TFTP Server – TFTPServer for Mac
OS X has its own built-in TFTP server. However, I’ve watched competent network rock stars struggle with permissions issues and the archaic CLI needed to get it running. In the comments of my original software blog post, Simon Naughton (@norgsy) pointed me toward Fabrizio La Rosa’s TFTPServer GUI configuration tool. This little jewel helps you get the right permissions setup on your TFTP service as well as letting you point the TFTP service to a specific directory for serving files. I love this because I can keep the remote machine from needed to sift through large numbers of files and keep only the necessary files located in my TFTP directory. I can also enable and disable the program in a flash without needing to remember the five argument CLI command or forgetting to sudo and get a failed error message. Do yourself a favor and download this program. Even if you only ever use TFTP once, you’ll be glad you have this little tool to help and won’t have to spend hours sifting through documentation and forum posts.
SFTP – Built In
This was one of my first “Ah ha!” moments with OS X. Working with voice requires access to FTP services for COP file uploads and DiRT backups. I have used FTP forever on my Windows machines because SFTP was such a pain to setup. I wanted to duplicate that functionality on the MacBook Air, but a few searches found that Apple has removed the ability to configure the FTP service from the GUI. I knew I was going to need to use FTP at some point, so I kept looking and found an article on OSXDaily about enabling FTP with a command line string. However, buried in the article is a gem that took me by surprise. By enabling remote login in the sharing page under System Preferences, you automatically enable SSH and SFTP! Just like that. After all the fits and starts I had with SFTP on Windows, OS X enables it with a simple radio button. Who knew? Now that I have a simple SFTP server running on my MacBook, I don’t think I’ll ever use FTP again unless I have to.
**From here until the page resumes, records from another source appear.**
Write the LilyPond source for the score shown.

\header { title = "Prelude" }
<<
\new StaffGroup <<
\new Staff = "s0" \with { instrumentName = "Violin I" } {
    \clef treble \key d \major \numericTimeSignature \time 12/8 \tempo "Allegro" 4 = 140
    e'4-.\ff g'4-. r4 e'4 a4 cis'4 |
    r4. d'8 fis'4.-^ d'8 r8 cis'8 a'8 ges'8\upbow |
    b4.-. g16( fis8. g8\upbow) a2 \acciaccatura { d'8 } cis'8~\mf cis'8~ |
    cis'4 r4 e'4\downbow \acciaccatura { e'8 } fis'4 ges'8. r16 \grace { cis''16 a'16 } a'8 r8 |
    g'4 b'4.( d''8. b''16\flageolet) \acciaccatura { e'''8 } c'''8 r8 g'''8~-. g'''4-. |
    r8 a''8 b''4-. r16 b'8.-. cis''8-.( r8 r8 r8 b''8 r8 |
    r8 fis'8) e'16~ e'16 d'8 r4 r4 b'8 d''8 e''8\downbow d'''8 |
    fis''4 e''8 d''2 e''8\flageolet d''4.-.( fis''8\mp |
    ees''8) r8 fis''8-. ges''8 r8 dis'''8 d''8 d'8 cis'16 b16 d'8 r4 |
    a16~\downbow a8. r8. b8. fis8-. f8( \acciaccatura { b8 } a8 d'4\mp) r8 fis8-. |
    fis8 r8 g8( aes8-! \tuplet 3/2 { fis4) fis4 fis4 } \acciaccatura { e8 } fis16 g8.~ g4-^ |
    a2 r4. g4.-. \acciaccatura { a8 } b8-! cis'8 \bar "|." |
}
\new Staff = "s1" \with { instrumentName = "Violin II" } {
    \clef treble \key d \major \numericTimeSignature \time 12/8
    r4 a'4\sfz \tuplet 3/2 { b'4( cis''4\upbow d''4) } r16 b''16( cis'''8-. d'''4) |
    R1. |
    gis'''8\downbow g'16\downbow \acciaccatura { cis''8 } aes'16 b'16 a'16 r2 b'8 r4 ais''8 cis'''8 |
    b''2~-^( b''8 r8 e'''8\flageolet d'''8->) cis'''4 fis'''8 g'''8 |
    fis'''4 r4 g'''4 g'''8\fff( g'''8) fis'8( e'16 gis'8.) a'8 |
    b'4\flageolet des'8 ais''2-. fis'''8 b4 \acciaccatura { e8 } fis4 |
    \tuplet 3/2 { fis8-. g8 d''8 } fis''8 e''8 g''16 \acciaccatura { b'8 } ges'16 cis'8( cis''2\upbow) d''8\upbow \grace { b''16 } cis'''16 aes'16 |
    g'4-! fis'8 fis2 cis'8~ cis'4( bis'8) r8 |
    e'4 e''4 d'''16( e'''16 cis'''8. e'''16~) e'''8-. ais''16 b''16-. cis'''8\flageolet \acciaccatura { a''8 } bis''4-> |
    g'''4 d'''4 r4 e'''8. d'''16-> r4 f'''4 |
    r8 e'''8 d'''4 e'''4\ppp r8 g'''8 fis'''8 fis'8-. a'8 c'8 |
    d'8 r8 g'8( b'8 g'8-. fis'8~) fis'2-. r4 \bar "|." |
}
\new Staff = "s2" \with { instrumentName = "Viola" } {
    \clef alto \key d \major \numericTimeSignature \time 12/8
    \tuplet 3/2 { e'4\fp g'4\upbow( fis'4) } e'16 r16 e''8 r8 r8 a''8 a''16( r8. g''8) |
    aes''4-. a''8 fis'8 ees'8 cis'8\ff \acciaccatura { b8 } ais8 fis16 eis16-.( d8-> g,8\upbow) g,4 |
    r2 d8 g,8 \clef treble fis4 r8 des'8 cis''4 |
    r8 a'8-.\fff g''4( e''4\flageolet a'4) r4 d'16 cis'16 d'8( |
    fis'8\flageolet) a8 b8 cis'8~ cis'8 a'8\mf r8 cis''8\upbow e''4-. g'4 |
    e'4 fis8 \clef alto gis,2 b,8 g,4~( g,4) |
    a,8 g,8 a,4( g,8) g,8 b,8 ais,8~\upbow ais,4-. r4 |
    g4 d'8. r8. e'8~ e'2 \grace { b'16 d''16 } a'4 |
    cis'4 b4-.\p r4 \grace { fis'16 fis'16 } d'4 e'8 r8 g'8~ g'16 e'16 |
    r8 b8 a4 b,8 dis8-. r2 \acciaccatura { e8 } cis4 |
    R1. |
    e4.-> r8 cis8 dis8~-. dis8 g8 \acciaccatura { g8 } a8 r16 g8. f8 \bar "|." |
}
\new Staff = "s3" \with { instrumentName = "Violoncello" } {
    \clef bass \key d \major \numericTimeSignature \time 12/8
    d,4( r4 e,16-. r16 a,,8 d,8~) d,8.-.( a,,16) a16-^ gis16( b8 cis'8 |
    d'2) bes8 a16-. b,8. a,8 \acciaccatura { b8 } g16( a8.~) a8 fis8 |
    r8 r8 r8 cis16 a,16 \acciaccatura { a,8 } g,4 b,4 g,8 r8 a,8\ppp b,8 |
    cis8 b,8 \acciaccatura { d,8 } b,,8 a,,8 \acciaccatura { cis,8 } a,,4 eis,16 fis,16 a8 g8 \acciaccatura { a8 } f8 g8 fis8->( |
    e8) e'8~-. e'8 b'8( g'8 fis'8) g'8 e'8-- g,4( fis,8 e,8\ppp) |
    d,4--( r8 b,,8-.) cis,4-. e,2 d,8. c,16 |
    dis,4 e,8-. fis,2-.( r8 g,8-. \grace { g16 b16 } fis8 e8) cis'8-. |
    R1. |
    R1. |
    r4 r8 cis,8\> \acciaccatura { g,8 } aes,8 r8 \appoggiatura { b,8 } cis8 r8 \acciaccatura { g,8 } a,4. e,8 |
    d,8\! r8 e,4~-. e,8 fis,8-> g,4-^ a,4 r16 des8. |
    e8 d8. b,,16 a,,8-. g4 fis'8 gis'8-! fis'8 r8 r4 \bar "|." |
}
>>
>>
Should you find yourself in a predicament where you can’t use SFTP though, there’s the CLI command to enable the Lion FTP server:
sudo -s launchctl load -w /System/Library/LaunchDaemons/ftp.plist
And here’s the command to turn it off once you’re done with it:
sudo -s launchctl unload -w /System/Library/LaunchDaemons/ftp.plist
RSS Feeds – Reeder
My favorite RSS reader for the iDevices, Reeder allows me to digest my RSS feeds from Google Reader in a quick and clean manner. No ads, no fluff, just the info that I need to take in. Thankfully, Silvio Rizzi also put out a version for OS X as well. I keep this one up and running at all times in a separate screen so I can flip over and see what my friends are posting. It’s a great tool that allows me to be in the know about what’s going on. It’s $5 on the Mac App Store, but once again worth every penny you pay for it.
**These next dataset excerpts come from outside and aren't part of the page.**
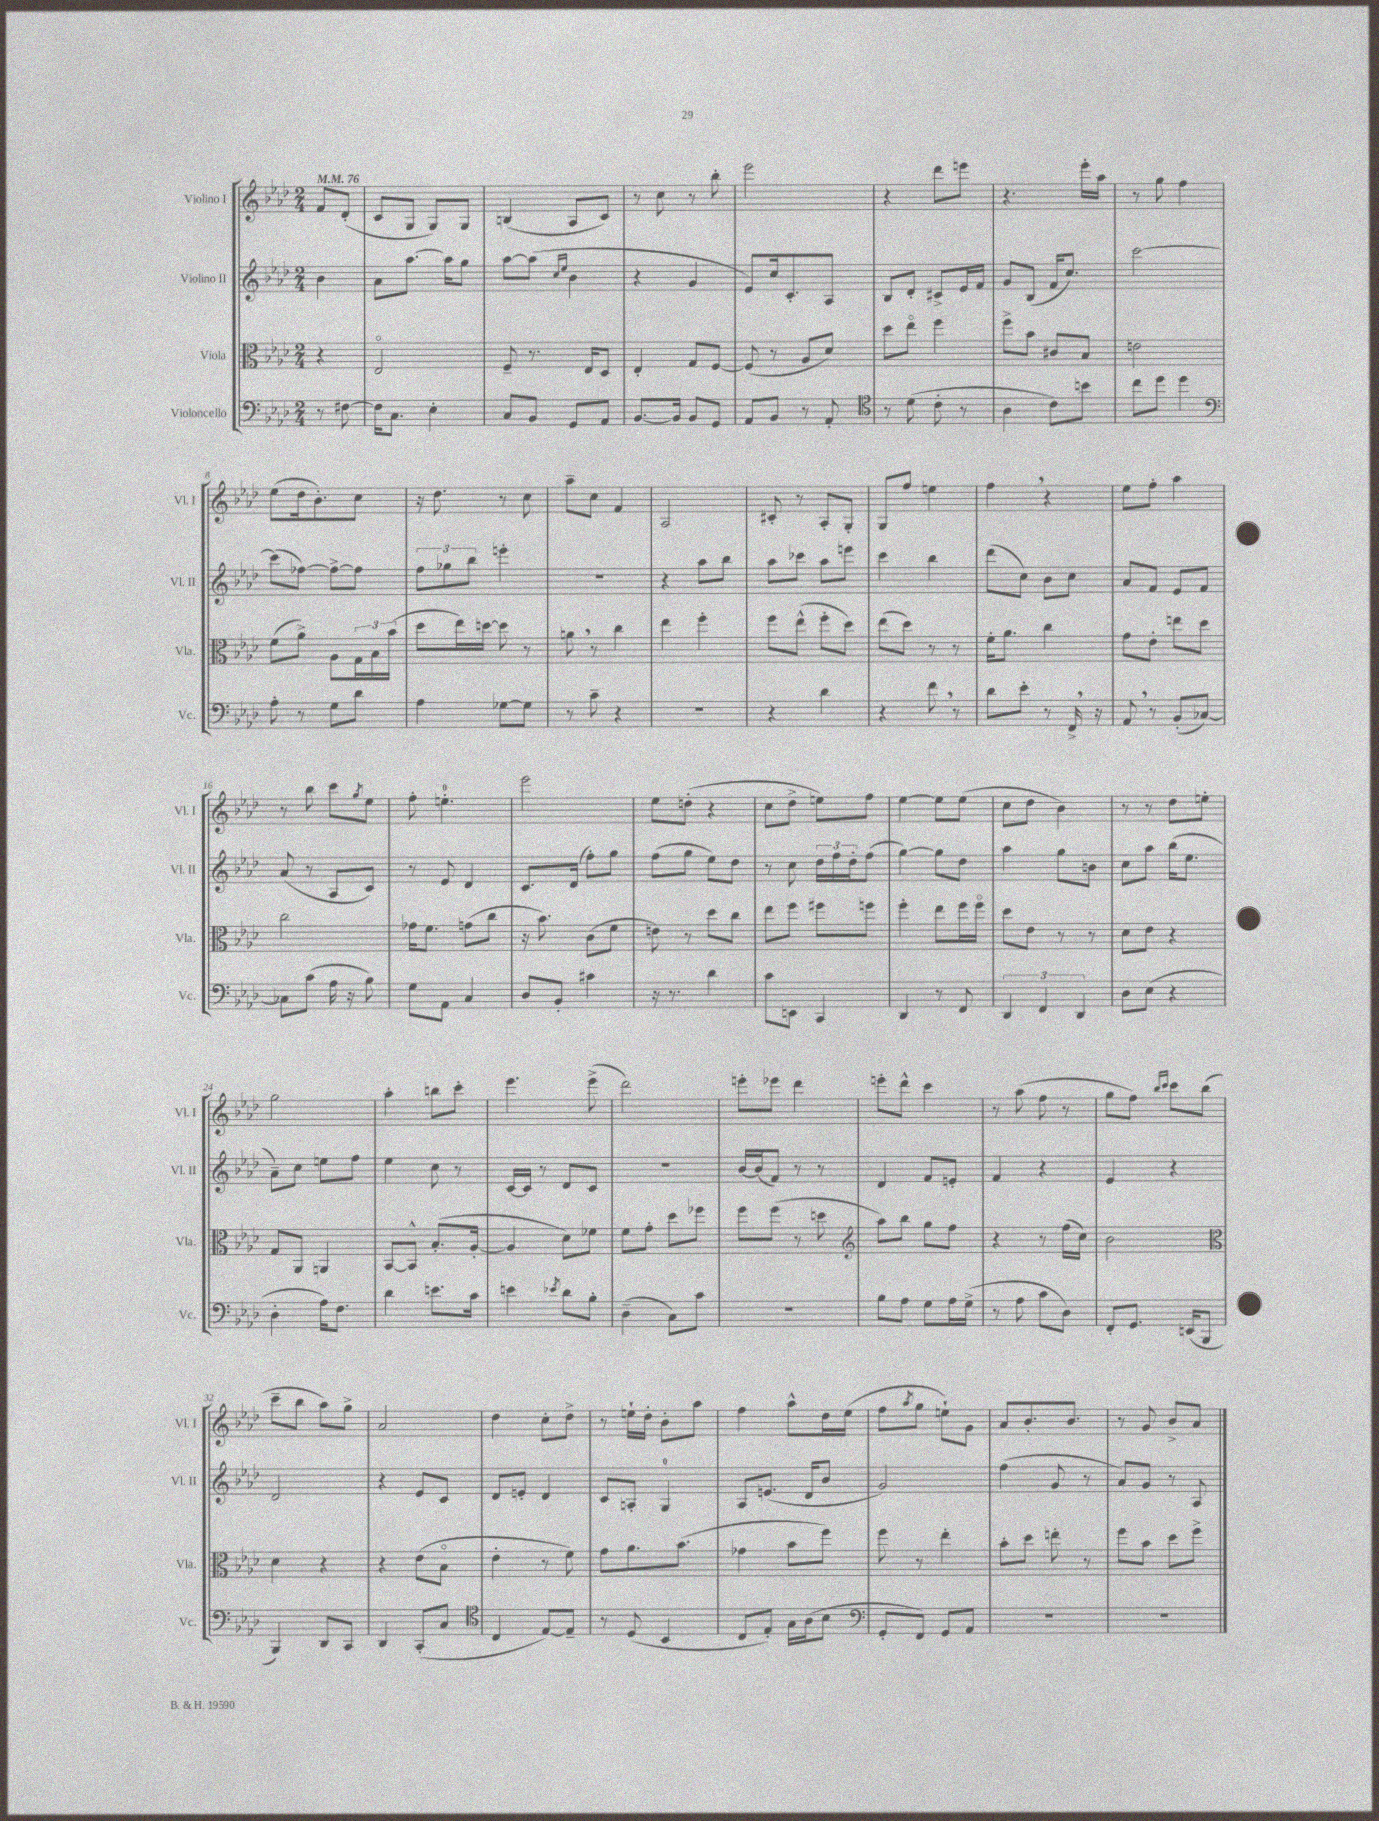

**kern	**kern	**kern	**kern
*part4	*part3	*part2	*part1
*staff4	*staff3	*staff2	*staff1
*I"Violoncello	*I"Viola	*I"Violino II	*I"Violino I
*I'Vc.	*I'Vla.	*I'Vl. II	*I'Vl. I
*clefF4	*clefC3	*clefG2	*clefG2
*k[b-e-a-d-]	*k[b-e-a-d-]	*k[b-e-a-d-]	*k[b-e-a-d-]
*M2/4	*M2/4	*M2/4	*M2/4
*MM76	*MM76	*MM76	*MM76
=	=	=	=
8r	4r	4b-\	8f/L
[8F#X\	.	.	(8d-'/J
=1	=1	=1	=1
16F#\KL]	2E-/	8a-\L	8c/L
8.C\J	.	.	.
.	.	[8.aa-\J	8G/J
4E-'\	.	.	8G/L)
.	.	16aa-\KL]	.
.	.	8gg\J	8G/J
=2	=2	=2	=2
8C/L	8F~/	[8aa-\L	(4Bn/
8BB-/J	8.r	(8aa-\J]	.
.	.	16qqcc/LL	.
.	.	16qqee-/JJ	.
8GG/L	.	4b-\	8A-/L
.	16E-/KL	.	.
8AA-/J	8D-/J	.	8c/J)
=3	=3	=3	=3
[8.BB-/L	4E-'/	4r	8r
.	.	.	8cc\
16BB-/Jk]	.	.	.
8BB-/L	8G/L	4g/	8r
8GG/J	[8F/J	.	8bb-'\
=4	=4	=4	=4
8AA-/L	(8F/]	8e-/L)	2eee-\
8BB-/J	8r	16cc/k	.
.	.	8.c'/	.
8r	8A-/L	.	.
8AA-'/	8d-/J)	8A-/J	.
=5	=5	=5	=5
*clefC4	*	*	*
8r	8dd-\L	8B-/L	4r
(8d-\	8ee-\J	8d-'/J	.
8c'\	4ff\	8c#X^/L	8ddd-\L
8r	.	16e-/L	8eeen\J
.	.	16f/JJ	.
=6	=6	=6	=6
4A-\	8ff^\L	8g/L	4.r
.	8b-\J	(8B-/J	.
8c\L)	8c#X/L	16f/KL	.
.	.	8.cc/J)	.
8bn\J	8B-/J	.	16eee-'\LL
.	.	.	16aa-\JJ
=7	=7	=7	=7
8cc\L	2en\	[2ccc\	8r
8dd-\J	.	.	8gg\
4dd-\	.	.	4ff\
!!LO:LB:g=z
=8	=8	=8	=8
*clefF4	*	*	*
8A-'\	(8f\L	(8ccc\L]	(8ee-\L
8r	8a-^\J)	[8ff-X\J)	16dd-\k
.	.	.	8.b-'\)
8G\L	8A-\L	8ff-^\L_	.
8d-\J	24G\L	8ff-\J]	8cc\J
.	24B-\	.	.
.	(24b-\JJ	.	.
=9	=9	=9	=9
4A-\	8dd-\L	12ff\L	16r
.	.	.	8.dd-\
.	.	12gg-X\	.
.	16ee-\L)	.	.
.	.	12bb-\J	.
.	[16ddn\JJ	.	.
[8G-X\L	8dd\]	4eeen'\	8r
8G-\J]	8r	.	8cc\
=10	=10	=10	=10
8r	8an,\	2r	8aa-~\L
8c~\	8r	.	8cc\J
4r	4cc\	.	4f/
=11	=11	=11	=11
2r	4ee-\	4r	2A-/
.	4ff'\	8aa-\L	.
.	.	8bb-\J	.
=12	=12	=12	=12
4r	8ff\L	8aa-\L	8c#X'/
.	(8ee-^^\J	8ccc-X\J	8r
4d-\	8ff'\L	8aa-\L	8A-'/L
.	8dd-\J)	8eeen\J	8G'/J
=13	=13	=13	=13
4r	(8ee-\L	4ccc\	8G/L
.	8dd-\J)	.	8ff/J
8f,\	8r	4bb-\	4een\
8r	8r	.	.
=14	=14	=14	=14
8d-\L	16f'\KL	(8ddd-\L	4ff,\
.	8.a-\J	.	.
8e-'\J	.	8cc\J)	.
8r	4cc\	8b-\L	4r
16FF^,/	.	8cc\J	.
16r	.	.	.
=15	=15	=15	=15
8AA-,/	8g\L	8a-/L	8ee-\L
8r	8e-'\J	8f/J	8ff'\J
(8BB-'/L	8een\L	8e-/L	4aa-\
[8C-X/J)	8dd-\J	8f/J	.
!!LO:LB:g=z
=16	=16	=16	=16
8C-X\L]	2cc\	(8a-/	8r
(8c\J	.	8r	8bb-\
16A-\	.	8A-/L	8ccc\L
16r	.	.	.
.	.	.	8qgg/
8B-\)	.	8c/J)	8ee-\J
=17	=17	=17	=17
8G\L	16g-X\KL	8r	8ff'\
.	8.f\J	.	.
8AA-\J	.	8e-/	4.een'\
4C/	(8gn\L	4d-/	.
.	8cc\J	.	.
=18	=18	=18	=18
8D-/L	16r	8.c/L	2eee-\
.	8.b-\)	.	.
8BB-'/J	.	.	.
.	.	(16d-/Jk	.
4c#X\	(8c\L	8ff'\L)	.
.	8f\J	8gg\J	.
=19	=19	=19	=19
16r	8en\)	(8ff\L	8ee-\L
8.r	.	.	.
.	8r	8gg\J	(8ddn'\J
4d-\	8dd-\L	8ee-\L)	4r
.	8cc\J	8dd-\J	.
=20	=20	=20	=20
8c\L	8ee-\L	8r	8cc\L
8EEn\J	8ff\J	8cc\	8dd-^\J
4CC/	8ff#X\L	24dd-\LL	8een\L)
.	.	24ff\	.
.	.	24dd-'\J	.
.	8ffn\J	(8ff\J	8ff\J
=21	=21	=21	=21
4DD-/	4ff'\	[4gg\)	[4ee-\
8r	8ee-\L	8gg\L]	8ee-\L]
8FF/	16ff\L	8dd-\J	(8ee-\J
.	16ff\JJ	.	.
=22	=22	=22	=22
6DD-/	8dd-\L	4aa-\	8cc\L
.	8e-\J	.	8dd-\J
6FF/	.	.	.
.	8r	8gg\L	4b-\)
6DD-/	.	.	.
.	8r	8bn\J	.
=23	=23	=23	=23
8D-\L	8d-\L	8cc\L	8r
(8E-\J	8e-\J	8aa-\J	8r
4r	4r	(16bb-\KL	8dd-\L
.	.	8.ee-\J	.
.	.	.	8een'\J
!!LO:LB:g=z
=24	=24	=24	=24
4D-'\	8G/L	8a-~\L)	2gg\
.	8AA-/J	8cc\J	.
16A-\KL)	4AAn/	8een\L	.
8.F\J	.	.	.
.	.	8ff\J	.
=25	=25	=25	=25
4d-\	[8BB-/L	4ee-\	4aa-'\
.	8BB-^^/J]	.	.
8.en\L	(8.B-'/L	8cc\	8bbn\L
.	.	8r	8ccc'\J
16c\Jk	[16A-'/Jk	.	.
=26	=26	=26	=26
4en\	4A-/]	[16c/LL	4.eee-\
.	.	16c/JJ]	.
.	.	8r	.
8qe-X/	.	.	.
8d-\L	8d-\L)	8d-/L	.
8B-'\J	8f-X\J	8c/J	(8eee-^\
=27	=27	=27	=27
(4D-~\	8f\L	2r	2ddd-\)
.	8g'\J	.	.
8C\L)	8dd-\L	.	.
8c\J	8ff-X\J	.	.
=28	=28	=28	=28
2r	8ff\L	[16b-/LL	8eeen'\L
.	.	(16b-/J]	.
.	(8ff\J	8f/J)	8eee-X\J
.	8r	8r	4ddd-\
.	8ddn\	8r	.
=29	=29	=29	=29
*	*clefG2	*	*
8B-\L	8aa-\L)	4d-/	8eeen'\L
8A-\J	8bb-\J	.	8ddd-^^\J
8G\L	8gg\L	8f/L	4ccc\
16A-\L	8ff\J	8en'/J	.
(16G^\JJ	.	.	.
=30	=30	=30	=30
8r	4r	4f/	8r
8A-\	.	.	(8aa-\
8c\L	8r	4r	8ff\
8D-\J)	(16ff\LL	.	8r
.	16cc\JJ)	.	.
=31	=31	=31	=31
8FF'/L	2b-\	4e-/	8gg\L
8.GG/J	.	.	8ff\J)
.	.	.	16qqbb-/LL
.	.	.	16qqccc/JJ
.	.	4r	8ccc\L
(16EEn/KL	.	.	.
8BBB-/J	.	.	(8bb-\J
!!LO:LB:g=z
=32	=32	=32	=32
*	*clefC3	*	*
4BBB-/)	4d-\	2d-/	8ccc~\L
.	.	.	8bb-\J
8DD-/L	4r	.	8aa-\L)
8CC/J	.	.	8gg^\J
=33	=33	=33	=33
4DD-/	4r	4r	2a-/
(8CC'/L	(8e-\L	8e-/L	.
8C/J	8B-\J	8c/J	.
=34	=34	=34	=34
*clefC4	*	*	*
4C/	4e-'\	8d-/L	4dd-\
.	.	8en'/J	.
[8E-/L)	8r	4d-/	8cc'\L
8E-~/J]	8f\)	.	8dd-^\J
=35	=35	=35	=35
8r	8g\L	8c/L	8r
(8D-/	8.a-\	8An'/J	16een`\LL
.	.	.	16dd-'\JJ
4BB-/	.	4G/	8b-'\L
.	(8.b-\J	.	.
.	.	.	8aa-\J
=36	=36	=36	=36
8C/L	4g-X\	8A-/L	4ff\
8E-'/J)	.	(8.en/J	.
16G\LL	8b-\L	.	8aa-^^\L
(16A-\J	.	16d-/KL	.
8B-\J	8ff\J)	8b-/J	16dd-\L
.	.	.	(16ee-\JJ
=37	=37	=37	=37
*clefF4	*	*	*
8GG'/L	8ff\	2g/)	8ff\L
.	.	.	8qaa-/
8FF/J)	8r	.	8gg\J
8GG/L	4ee-'\	.	8een`\L)
8AA-/J	.	.	8g\J
=38	=38	=38	=38
2r	8b-'\L	(4ff\	8a-/L
.	8dd-\J	.	8.b-'/
.	8een'\	8g/	.
.	.	.	8.b-/J
.	8r	8r	.
=39	=39	=39	=39
2r	8ff\L	8a-/L)	8r
.	8b-\J	8g/J	8g/
.	8dd-\L	8r	8b-^/L
.	8ff^\J	8A-/	8a-/J
==	==	==	==
*-	*-	*-	*-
There are a ton of other apps that I use frequently on my MacBook Air, but the ones I’ve listed shine above all others. Those get a workout and some of the reasons why my little adventure with OS X is staring to grow on me. Yes, there are apps that don’t really have an equivalent right now. I’ve managed to avoid the need for modeling/graphics software so far, so I can’t compare the alternatives to Microsoft Visio. I spend a lot of my time using Netformx DesignXpert, which I can’t use natively in OS X. Beyond that, it’s just a matter of deciding what I want to do and finding a program that will do it for me. There are a lot of options available, both in the Mac App Store and out on the web. The trick with a Mac isn’t so much about worrying how you’re going to do something, but rather what you want to do. The rest just seems to take care of itself.